Correlation effects in the ground state of trapped atomic Bose gases

TL;DR

This paper investigates many-body correlation effects in trapped ultracold atomic Bose gases using quantum Monte Carlo methods, revealing limitations of mean-field approaches in predicting kinetic energy behavior.

Contribution

It provides detailed quantum Monte Carlo calculations of ground state properties, highlighting the inaccuracies of mean-field and Bogoliubov methods.

Findings

Mean-field GP approach gives qualitatively incorrect kinetic energy results.

QMC data shows significant correlation effects not captured by mean-field theories.

Comparison of GP, modified GP, and Bogoliubov methods under local density approximation.

Abstract

We study the effects of many-body correlations in trapped ultracold atomic Bose gases.
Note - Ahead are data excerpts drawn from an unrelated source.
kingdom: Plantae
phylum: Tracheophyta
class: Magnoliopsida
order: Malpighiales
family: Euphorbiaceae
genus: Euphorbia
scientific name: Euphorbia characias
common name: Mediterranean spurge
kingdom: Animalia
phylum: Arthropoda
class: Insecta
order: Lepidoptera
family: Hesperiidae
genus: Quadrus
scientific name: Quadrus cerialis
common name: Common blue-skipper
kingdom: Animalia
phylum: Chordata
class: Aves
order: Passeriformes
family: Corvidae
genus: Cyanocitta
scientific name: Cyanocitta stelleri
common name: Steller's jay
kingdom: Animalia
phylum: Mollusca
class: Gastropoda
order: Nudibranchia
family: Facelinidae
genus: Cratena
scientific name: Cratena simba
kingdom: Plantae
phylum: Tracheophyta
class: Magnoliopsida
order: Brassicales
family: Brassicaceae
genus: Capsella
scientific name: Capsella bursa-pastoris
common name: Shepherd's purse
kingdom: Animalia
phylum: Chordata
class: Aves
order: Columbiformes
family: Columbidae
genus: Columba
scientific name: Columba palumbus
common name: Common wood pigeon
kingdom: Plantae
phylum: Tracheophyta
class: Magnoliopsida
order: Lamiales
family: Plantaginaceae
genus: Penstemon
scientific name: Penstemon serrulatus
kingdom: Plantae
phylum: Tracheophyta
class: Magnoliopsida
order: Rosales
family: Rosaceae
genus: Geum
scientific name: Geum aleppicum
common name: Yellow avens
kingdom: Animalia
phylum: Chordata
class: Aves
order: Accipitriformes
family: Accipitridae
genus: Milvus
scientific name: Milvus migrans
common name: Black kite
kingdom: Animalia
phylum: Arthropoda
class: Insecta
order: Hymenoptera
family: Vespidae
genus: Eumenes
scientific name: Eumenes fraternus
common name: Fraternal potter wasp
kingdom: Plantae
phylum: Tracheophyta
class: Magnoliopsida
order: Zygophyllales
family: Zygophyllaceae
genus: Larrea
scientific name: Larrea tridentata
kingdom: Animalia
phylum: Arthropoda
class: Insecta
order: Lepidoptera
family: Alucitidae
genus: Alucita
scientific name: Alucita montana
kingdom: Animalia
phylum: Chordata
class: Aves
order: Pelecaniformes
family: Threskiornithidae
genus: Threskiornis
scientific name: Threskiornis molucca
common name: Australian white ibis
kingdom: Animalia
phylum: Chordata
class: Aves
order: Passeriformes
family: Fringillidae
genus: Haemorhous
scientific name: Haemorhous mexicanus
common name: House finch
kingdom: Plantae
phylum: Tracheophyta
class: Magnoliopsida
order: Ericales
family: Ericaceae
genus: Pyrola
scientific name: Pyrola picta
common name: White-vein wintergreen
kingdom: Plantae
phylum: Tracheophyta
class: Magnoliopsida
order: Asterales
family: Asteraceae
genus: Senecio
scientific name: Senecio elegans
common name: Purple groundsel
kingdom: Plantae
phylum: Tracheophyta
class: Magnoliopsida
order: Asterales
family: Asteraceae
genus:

We calculate the ground state of the gas using a ground-state auxiliary-field quantum Monte Carlo (QMC) method [Phys. Rev. E 70, 056702 (2004)]. We examine the properties of the gas, such as the energetics, condensate fraction, real-space density, and momentum distribution, as a function of the number of particles and the scattering length. We find that the mean-field Gross-Pitaevskii (GP) approach gives qualitatively incorrect result of the kinetic energy as a function of the scattering length. We present detailed QMC data for the various quantities, and discuss the behavior of GP, modified GP, and the Bogoliubov method under a local density approximation.